Eternal Sunshine of a Spotless Mind. Not Even.
An outlet for a brain that refuses to stop rambling, even at night, even asleep, my techno colored psychedelic dreams I could write a book on them alone. Attention Deficit Disorder. It’s my brains attempt to never ever be bored, to never be still.
I’m up early. My brain has already had nearly a dozen contemplative in-depth conversations with itself in the past half hour from why am I’m I even up this early, why I don’t like Instagram, why I love Instagram, the possible yet more probable reality of time travel via quantum physics and where is that picture of the birds on the porch anyway, pancakes might be nice for breakfast and do I even want breakfast this early?

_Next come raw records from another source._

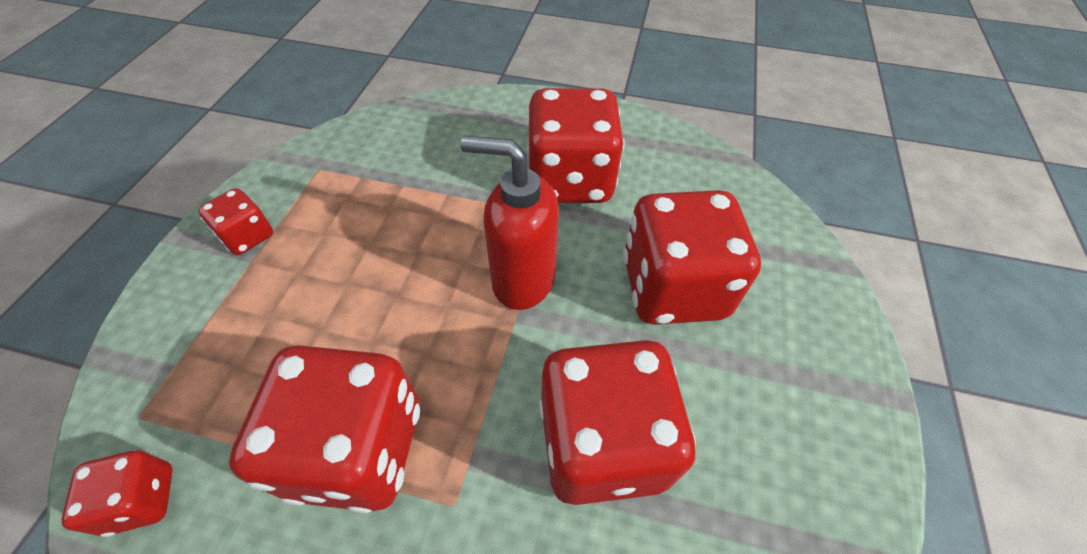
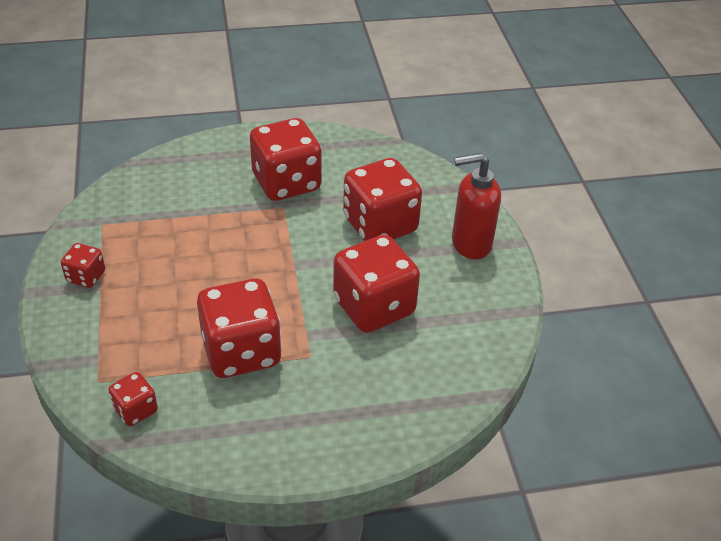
camera: 25 degrees left, 10 degrees down
(522, 280) = (287, 247): red soap dispenser -> red soap dispenser (470, 244)

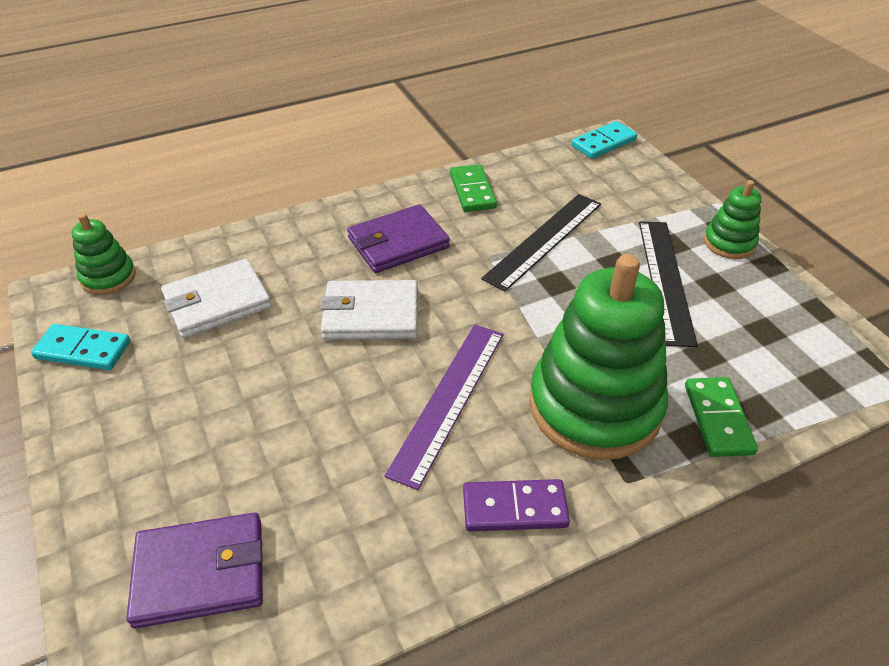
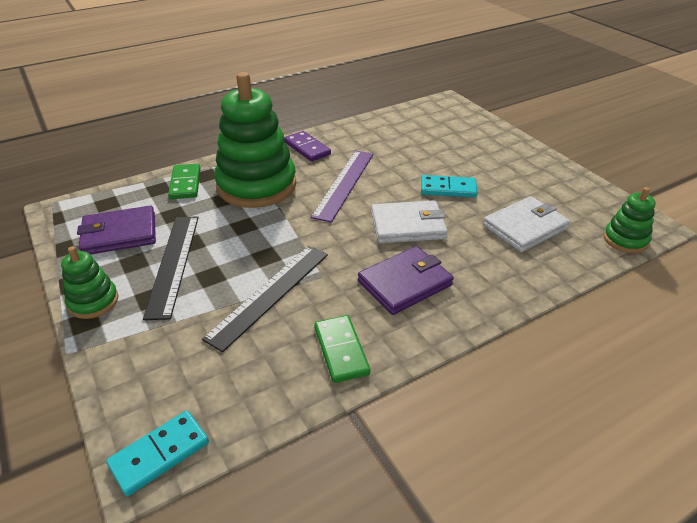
camera: 175 degrees right, 5 degrees down
(83, 350) = (587, 195): turquoise domino -> turquoise domino (448, 189)
(200, 572) = (443, 126): purple wallet -> purple wallet (119, 234)
(514, 508) = (307, 148): purple domino -> purple domino turned 60 degrees clockwise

Pancakes, such high calorie, maybe steel cut oats? I’ve scanned the overview of my entire life from childhood to present. Twice. I knew I shouldn’t have taken that receptionist job at the All Tune & Lube back in ’87. But the coffees’ good. That’s all I really care about right now anyway. What to do today? What to do tomorrow? Will it get done? Probably not because I’m too busy thinking about doing it than actually doing. That’s my brain. It’s the hyper one, not my physical me. My physical me appears to be a slouch much preferring to quietly sip coffee, don’t be fooled by that meek appearance, the brain is a fucking Wonder Woman there are no boundaries.
I’m up too early. I sleep well, but I’m up early, too early to get into much of anything so here is where I’ll find myself until the dawn breaks, behind these keys rambling into the matrix of the .com, a shit ton of sweet nothing. Boredom Busting. Sweet sweet nothingness. I suppose I could mop the floor, though I digress. Ahh, ADHD.